==== Reading text ====

What would an ancient Mayan shaman, peering forward in time in some mystical trance, have thought of the three of us, trudging through the jungle with strange rubber skin and heavy tanks of air on our backs?
As we sprouted webbed fins from our feet and dove into the cave opening below, descending below the dark water, the Mayan sage would perhaps have understood that we were spirits on our way into the Underworld.
And so we were, for we were diving in the famous Yucatan cenotes.
Cenote Diving in Tulum
Millions of years ago, the Yucatan peninsula was a coral sea. Uplifted above the water level, the coral turned into limestone. The erosion of water created pockets in the limestone, which joined together and formed the caves, pits, and tunnels that riddle the whole area, and are known as cenotes.
In addition to using them for pure groundwater access, the Mayans thought cenotes had spiritual significance, and often conducted religious rituals there (including sacrifices of humans, animals, or valuable goods).
My wife and I are in the area for a vacation and wanted to explore these special places, above and below the water line.
We dove together yesterday in two cenotes in Tulum, with La Calypso scuba-diving tour company. We met our friendly and knowledgeable French scuba guide, Nicolas, downtown. After selecting and packing our gear and oxygen tanks, we hopped in his truck and rattled off to the nearby cenotes.
The first was known as Gran Cenote, and was well developed for tourists, with a building containing washrooms and changing areas, and steps leading down to a large wooden platform in the cenote for scuba divers and snorklers to assemble their gear.
We checked our scuba gear and did a forward step into the water, then sank slowly beneath it. We followed Nicolas in single file, following along the underwater safety wire into the darkness of the cenote tunnels. Our way was lit only by the torches we carried, and sometimes, stunningly, by pockets of overhead light where the cenote ceiling opened up to the sky.
The tunnels were mostly empty of life, apart from a few small dark fish. As our flashlights flicked across the stalactites and stalagmites (evidence that these caves were once dry, during the last Ice Age) it seemed at times like we were floating not in water but in space. The formations reminded us a lot of Jenolan Caves in Australia.
Whenever we had a view of the entrance, we would stop entranced at the emerald green light of the opening.
After about half an hour we had completed our tour of Gran Cenote, and it was time to climb out and visit our second cave of the day.
Temple of Doom
Calavera, Spanish for “Skull”, is also known as Temple of Doom, and was the second dive of the day.
This one was spectacular, for very different reasons from the first.
To begin with, the trudge through the jungle showed us how underdeveloped this cenote was – fine by us. The payment we made to the owner went straight to his family. These cenotes are mostly privately owned, and are a great source of income to the rural Mayan populations of the area.
At the end of the trail is the opening, with only a single wooden ladder leading into it. It looks like Indiana Jones would have used this at one point in his career.
Rather than taking it down, we simply dove in without our flippers. After we dropped ten feet into the water, put our fins on, and checked our equipment, we descended into inky darkness.
This cenote was less obviously impressive, until halfway through the dive, when its real appeal becomes apparent – there is a halocline!

==== Dataset extract ====

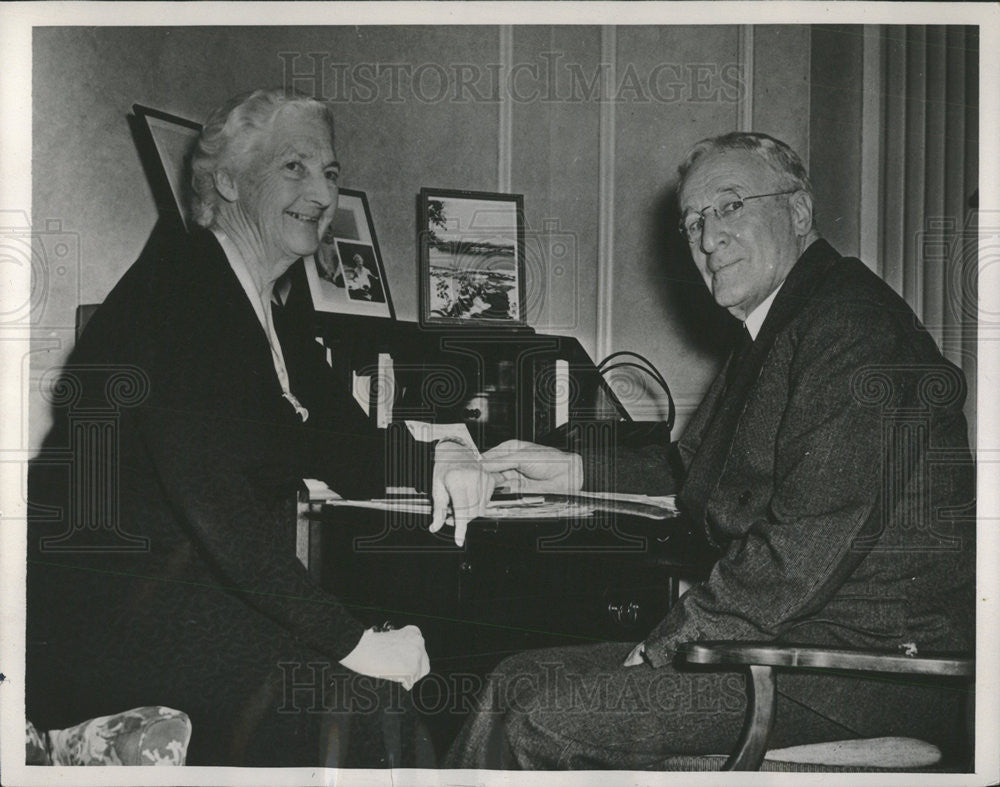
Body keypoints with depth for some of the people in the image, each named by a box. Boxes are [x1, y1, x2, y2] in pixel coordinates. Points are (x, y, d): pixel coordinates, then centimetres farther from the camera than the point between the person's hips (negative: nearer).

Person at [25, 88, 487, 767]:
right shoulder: (176, 281, -14)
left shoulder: (277, 325, 16)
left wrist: (436, 456, -5)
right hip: (99, 606, -8)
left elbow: (352, 457, 19)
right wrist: (350, 639, -28)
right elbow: (205, 487, -26)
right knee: (337, 686, -24)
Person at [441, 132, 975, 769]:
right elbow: (695, 465, 36)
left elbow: (806, 547, -24)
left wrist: (662, 649, -18)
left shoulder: (853, 327, -15)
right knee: (520, 683, 4)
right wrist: (573, 470, 25)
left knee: (548, 724, -18)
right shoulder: (775, 330, 19)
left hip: (873, 657, -10)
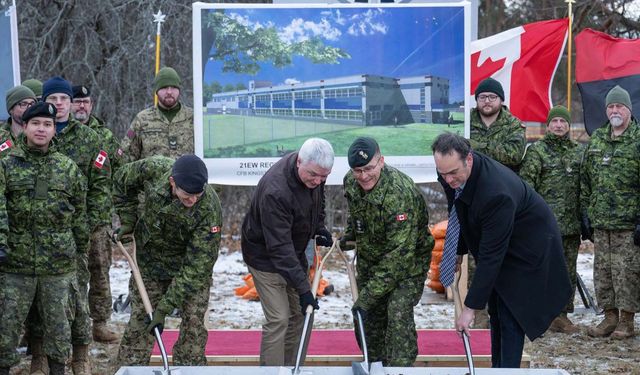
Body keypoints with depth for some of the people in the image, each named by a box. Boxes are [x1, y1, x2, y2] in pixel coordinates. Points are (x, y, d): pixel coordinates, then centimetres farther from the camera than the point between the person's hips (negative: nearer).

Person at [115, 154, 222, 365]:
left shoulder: (209, 210, -34)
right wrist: (127, 221, -3)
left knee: (193, 324, -4)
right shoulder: (153, 170, -26)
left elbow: (196, 267, -31)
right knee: (139, 321, 6)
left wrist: (165, 308, -31)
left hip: (190, 263, -2)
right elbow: (122, 181, 0)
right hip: (149, 259, 2)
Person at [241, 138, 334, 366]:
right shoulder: (275, 191, -37)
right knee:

====

*Assigned task*
Reproduce a passage from the cenote diving account word for word, beginning at the words "Cenote Diving in" and stopping after "known as cenotes.".

*Answer to the exercise*
Cenote Diving in Tulum
Millions of years ago, the Yucatan peninsula was a coral sea. Uplifted above the water level, the coral turned into limestone. The erosion of water created pockets in the limestone, which joined together and formed the caves, pits, and tunnels that riddle the whole area, and are known as cenotes.